Segment Open

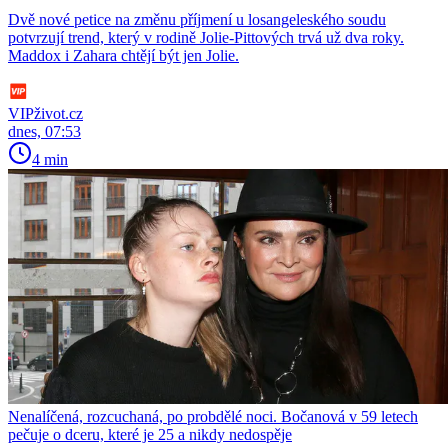
Dvě nové petice na změnu příjmení u losangeleského soudu
potvrzují trend, který v rodině Jolie-Pittových trvá už dva roky.
Maddox i Zahara chtějí být jen Jolie.
VIPživot.cz
dnes, 07:53
4 min
Nenalíčená, rozcuchaná, po probdělé noci. Bočanová v 59 letech
pečuje o dceru, které je 25 a nikdy nedospěje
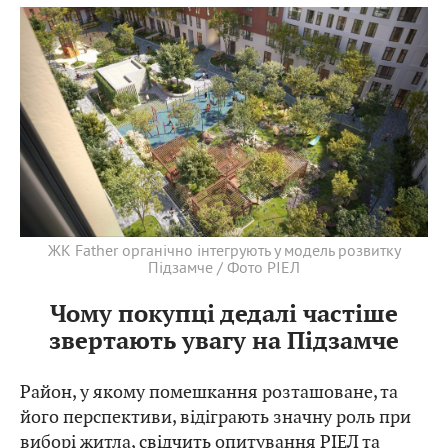
ЖК Father органічно інтегрують у модель розвитку
Підзамче / Фото РІЕЛ
Чому покупці дедалі частіше
звертають увагу на Підзамче
Район, у якому помешкання розташоване, та
його перспективи, відіграють значну роль при
виборі житла,
свідчить
опитування РІЕЛ та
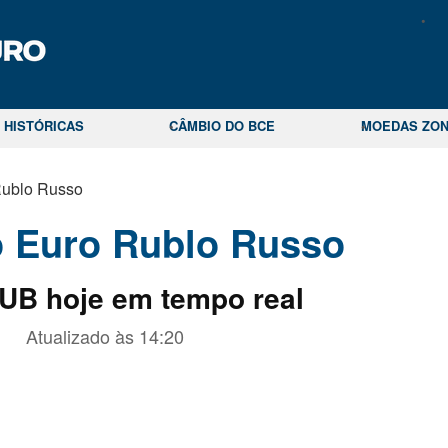
 HISTÓRICAS
CÂMBIO DO BCE
MOEDAS ZON
Rublo Russo
 Euro Rublo Russo
UB hoje em tempo real
Atualizado às
14:20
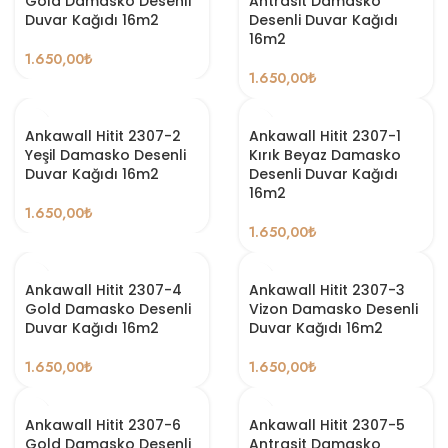
Gold Damasko Desenli
Antrasit Damasko
Duvar Kağıdı 16m2
Desenli Duvar Kağıdı
16m2
1.650,00
₺
1.650,00
₺
Ankawall Hitit 2307-2
Ankawall Hitit 2307-1
Yeşil Damasko Desenli
Kırık Beyaz Damasko
Duvar Kağıdı 16m2
Desenli Duvar Kağıdı
16m2
1.650,00
₺
1.650,00
₺
Ankawall Hitit 2307-4
Ankawall Hitit 2307-3
Gold Damasko Desenli
Vizon Damasko Desenli
Duvar Kağıdı 16m2
Duvar Kağıdı 16m2
1.650,00
₺
1.650,00
₺
Ankawall Hitit 2307-6
Ankawall Hitit 2307-5
Gold Damasko Desenli
Antrasit Damasko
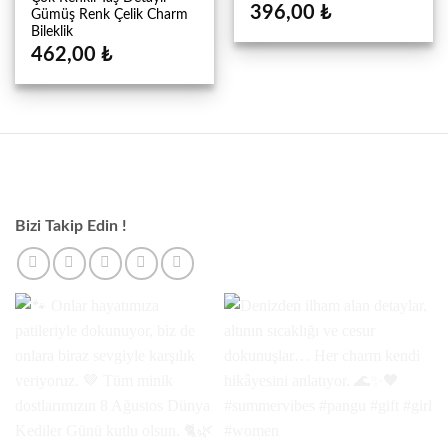
396,00
₺
Gümüş Renk Çelik Charm
Bileklik
462,00
₺
Bizi Takip Edin !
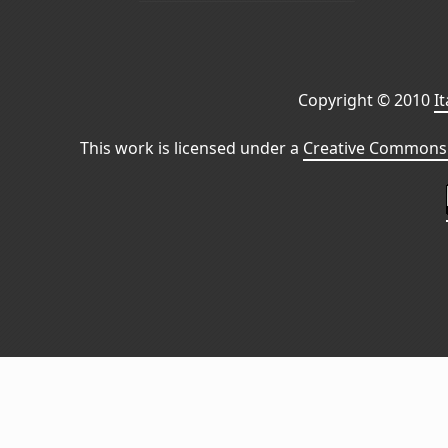
Copyright © 2010
I
This work is licensed under a
Creative Commons 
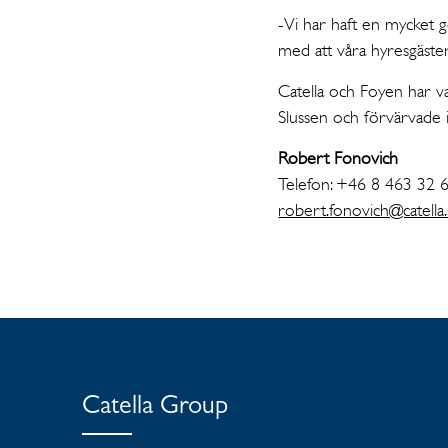
-Vi har haft en mycket 
med att våra hyresgäster
Catella och Foyen har var
Slussen och förvärvade 
Robert Fonovich
Telefon: +46 8 463 32 
robert.fonovich@catella
Catella Group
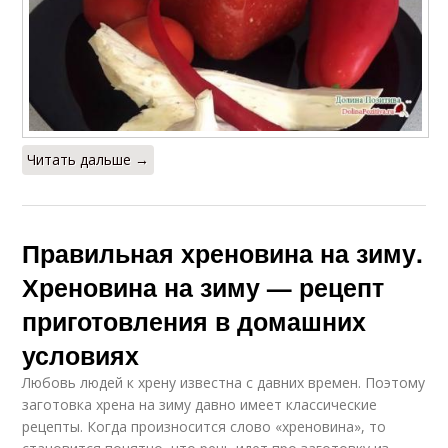
Читать дальше →
Правильная хреновина на зиму.
Хреновина на зиму — рецепт
приготовления в домашних
условиях
Любовь людей к хрену известна с давних времен. Поэтому
заготовка хрена на зиму давно имеет классические
рецепты. Когда произносится слово «хреновина», то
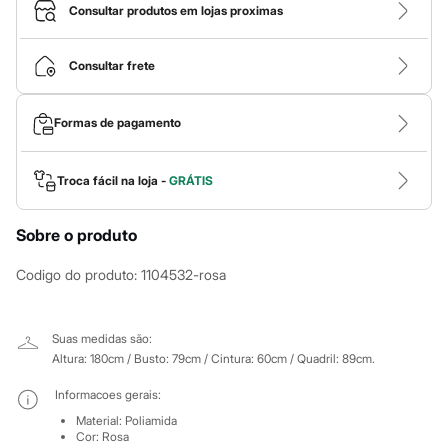
Calças
Consultar produtos em lojas proximas
Casacos e Jaquetas
Jeans
Macacões
Consultar frete
Saias
Shorts e Bermudas
Vestidos
Formas de pagamento
Acessórios
Bolsas
Bonés e Chapéus
Bijoux
Troca fácil na loja -
GRÁTIS
Cintos
Óculos
Sobre o produto
Relógios
Calçados
Botas
Codigo do produto
:
1104532-rosa
Chinelos
Rasteirinhas
Sandálias
Suas medidas são:
Sapatilhas
Altura: 180cm / Busto: 79cm / Cintura: 60cm / Quadril: 89cm.
Tênis
Marcas
Informacoes gerais:
City
Clock House
Material
:
Poliamida
Mindset
Cor
:
Rosa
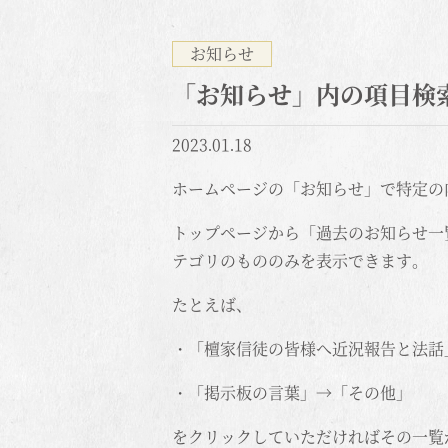
お知らせ
「お知らせ」内の項目検
2023.01.18
ホームページの「お知らせ」で特定の
トップページから「過去のお知らせ一
テゴリのもののみを表示できます。
たとえば、
・「檀家信徒の皆様へ近況報告と法話
・「掲示板の言葉」→「その他」
をクリックしていただければその一覧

Segment Closed

▸ Brief
In repeating the entries, exclude the pictures and alter nothing else.

▸ Reply
Dvě nové petice na změnu příjmení u losangeleského soudu
potvrzují trend, který v rodině Jolie-Pittových trvá už dva roky.
Maddox i Zahara chtějí být jen Jolie.
VIPživot.cz
dnes, 07:53
4 min
Nenalíčená, rozcuchaná, po probdělé noci. Bočanová v 59 letech
pečuje o dceru, které je 25 a nikdy nedospěje
ЖК Father органічно інтегрують у модель розвитку
Підзамче / Фото РІЕЛ
Чому покупці дедалі частіше
звертають увагу на Підзамче
Район, у якому помешкання розташоване, та
його перспективи, відіграють значну роль при
виборі житла,
свідчить
опитування РІЕЛ та
 HISTÓRICAS
CÂMBIO DO BCE
MOEDAS ZON
Rublo Russo
 Euro Rublo Russo
UB hoje em tempo real
Atualizado às
14:20
Gold Damasko Desenli
Antrasit Damasko
Duvar Kağıdı 16m2
Desenli Duvar Kağıdı
16m2
1.650,00
₺
1.650,00
₺
Ankawall Hitit 2307-2
Ankawall Hitit 2307-1
Yeşil Damasko Desenli
Kırık Beyaz Damasko
Duvar Kağıdı 16m2
Desenli Duvar Kağıdı
16m2
1.650,00
₺
1.650,00
₺
Ankawall Hitit 2307-4
Ankawall Hitit 2307-3
Gold Damasko Desenli
Vizon Damasko Desenli
Duvar Kağıdı 16m2
Duvar Kağıdı 16m2
1.650,00
₺
1.650,00
₺
Ankawall Hitit 2307-6
Ankawall Hitit 2307-5
Gold Damasko Desenli
Antrasit Damasko
396,00
₺
Gümüş Renk Çelik Charm
Bileklik
462,00
₺
Bizi Takip Edin !
Copyright © 2010
I
This work is licensed under a
Creative Commons 
-Vi har haft en mycket 
med att våra hyresgäster
Catella och Foyen har var
Slussen och förvärvade 
Robert Fonovich
Telefon: +46 8 463 32 
robert.fonovich@catella
Catella Group
Читать дальше →
Правильная хреновина на зиму.
Хреновина на зиму — рецепт
приготовления в домашних
условиях
Любовь людей к хрену известна с давних времен. Поэтому
заготовка хрена на зиму давно имеет классические
рецепты. Когда произносится слово «хреновина», то
Calças
Consultar produtos em lojas proximas
Casacos e Jaquetas
Jeans
Macacões
Consultar frete
Saias
Shorts e Bermudas
Vestidos
Formas de pagamento
Acessórios
Bolsas
Bonés e Chapéus
Bijoux
Troca fácil na loja -
GRÁTIS
Cintos
Óculos
Sobre o produto
Relógios
Calçados
Botas
Codigo do produto
:
1104532-rosa
Chinelos
Rasteirinhas
Sandálias
Suas medidas são:
Sapatilhas
Altura: 180cm / Busto: 79cm / Cintura: 60cm / Quadril: 89cm.
Tênis
Marcas
Informacoes gerais:
City
Clock House
Material
:
Poliamida
Mindset
Cor
:
Rosa
お知らせ
「お知らせ」内の項目検
2023.01.18
ホームページの「お知らせ」で特定の
トップページから「過去のお知らせ一
テゴリのもののみを表示できます。
たとえば、
・「檀家信徒の皆様へ近況報告と法話
・「掲示板の言葉」→「その他」
をクリックしていただければその一覧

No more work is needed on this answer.